インテリジェンスはキュレーターに任せきりと云うような。併しキュレーターはキュレーターでインテリジェンスと云うよりも、今度は頭でっかちで四角になりすぎて居るひとがめだつのもまた問題だけれども。これも完全に仕事や美術の知識に特化されすぎて居て、話していてつまらないひとがおおい。
要するに、専門馬鹿になりすぎないことだ。もちろん専門を疎かにしないことを前提に、その専門を深めるためにももう少し広い知識を身につけ、原理的な思考を少しでもこころみていくことなのではないかと思う。



美術手帖をみてみると、六十年代後半から七十年代前半にかけては美術家も評論家も、対等に思考哲学を開陳しながら必死に原理的なものを捜していこうと云うようなベクトルがおおいに感じられる。総合的に大きな視野から、根本的な問題から美術をみている。
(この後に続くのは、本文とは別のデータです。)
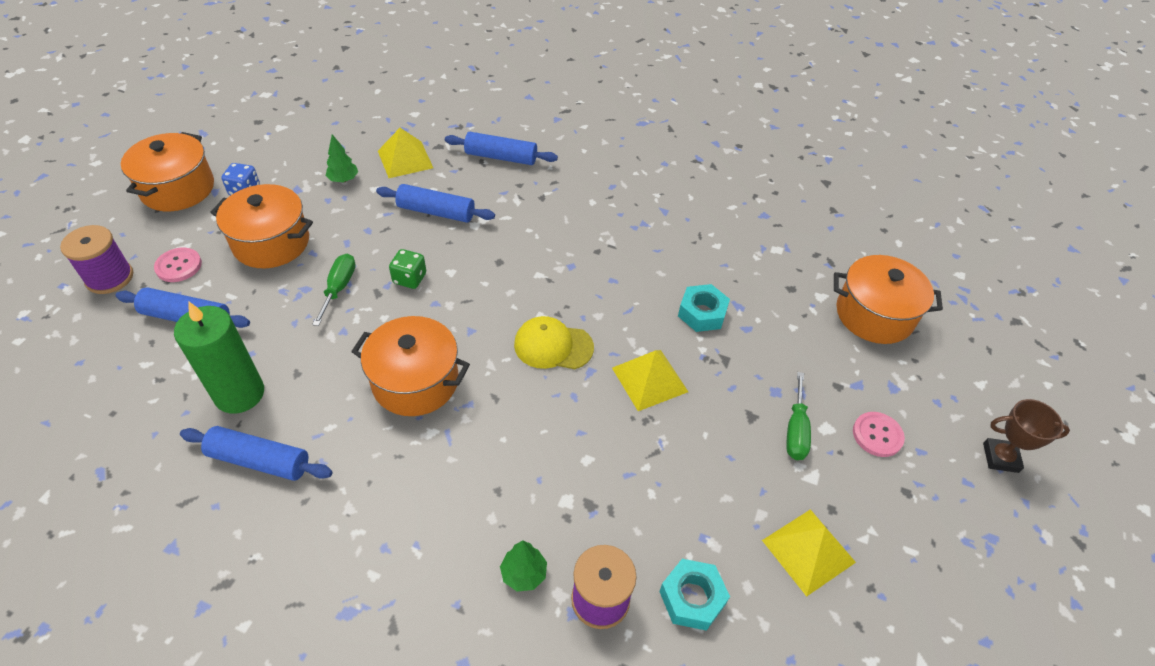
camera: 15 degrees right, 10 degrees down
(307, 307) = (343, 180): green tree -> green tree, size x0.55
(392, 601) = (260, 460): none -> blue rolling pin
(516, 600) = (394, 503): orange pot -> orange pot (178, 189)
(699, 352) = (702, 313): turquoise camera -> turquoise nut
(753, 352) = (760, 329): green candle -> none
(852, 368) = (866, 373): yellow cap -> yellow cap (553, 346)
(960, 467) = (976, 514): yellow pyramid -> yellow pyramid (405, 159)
誰もがじぶんのスタンスの確固たる輪郭を持っていて、何故「美術」をやるのか、やる必要があるのかと云うのを徹底的に試行錯誤した結果、ミクロからマクロまでの視野をもって美術を語り、思索出来て居る。
ところが七十年代後半になると途端に、世界の美術市場がメジャーで、日本の美術はマイナーと云う意識が前面に出て来る。ここに今のプレゼンアートの源流をみることができる。
もう少しこの辺は、感覚的にだけではなく、具体的に徹底的に調べてみようと思う。